Tensor identities not working. Bug or feature?

Florian_Dietz · May 25, 2019, 5:47pm

I want to compare two tensors by identity / by reference. Normally, comparing two objects in python by identity works with ‘is’ or by comparing id() values. However, this does not seem to work:

a = torch.tensor([1,2,3])
b = a.detach()
print(a.data is b.data) # False
print(id(a.data) == id(b.data)) # True

Shouldn’t both of these statements be True?
It looks like I can make a reference comparison with id()==id(), but I am reluctant to trust that this will always work because to my knowledge using ‘is’ should be the way to do it, and that isn’t working.

Can anyone clarify if that is a bug or a feature? How are you supposed to compare two tensors by reference?
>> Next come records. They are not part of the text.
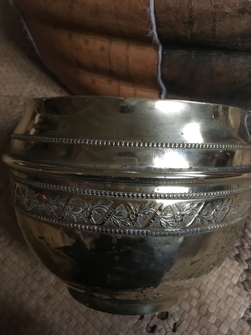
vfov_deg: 61.7
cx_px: 126
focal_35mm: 29
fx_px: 280
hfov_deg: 48.2
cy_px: 168
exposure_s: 1/17
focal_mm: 4.15
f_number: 2.2
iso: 320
tom · May 25, 2019, 7:11pm

Sorry, but what you’re doing is completely bogus.

a = torch.tensor([1, 2, 3])
b = torch.tensor([4, 5])
print(id(a.data)==id(b.data))

gives True, too!

What happens is that a.data and b.data don’t simultaneously exist, but are newly allocated and immediately disposed of objects, and share the same memory address (see documentation of id).

a and b will be distinct Tensors using to the same memory area, a.data and b.data are completely distinct (also from a and b) tensors, too.
I will add "don’t use .data" – see the PyTorch 0.4 migration guide.

Best regards

Thomas

Florian_Dietz · May 25, 2019, 7:43pm

I see. Thanks for the clarification.

Is there any way to do what I need, though:

Is there a way to compare a and b from the example that will evaluate to True even though b is the detached version of a?

tom · May 26, 2019, 8:25pm

It is not possible to do this exactly.

Well, you apparently don’t want (a == b).all().item().

What you could do is to see whether they point to the exact same memory range - i.e. .data_ptr(), .storage_offset(), .shape and .strides() are the same.

I’m not sure I recommend that. My impression is that you’re trying to do something that will end up not working well.

Best regards

Thomas

Florian_Dietz · May 26, 2019, 9:36pm

I don’t want to use (a == b).all().item() because it’s possible that two tensors contain the same values by accident, especially since a few tensors get initialized to be all-zeros.

I ended up just storing the original vector along with the detached version in any place where I need to make comparisons. It’s a bit rendundant, but at least this is guaranteed to work.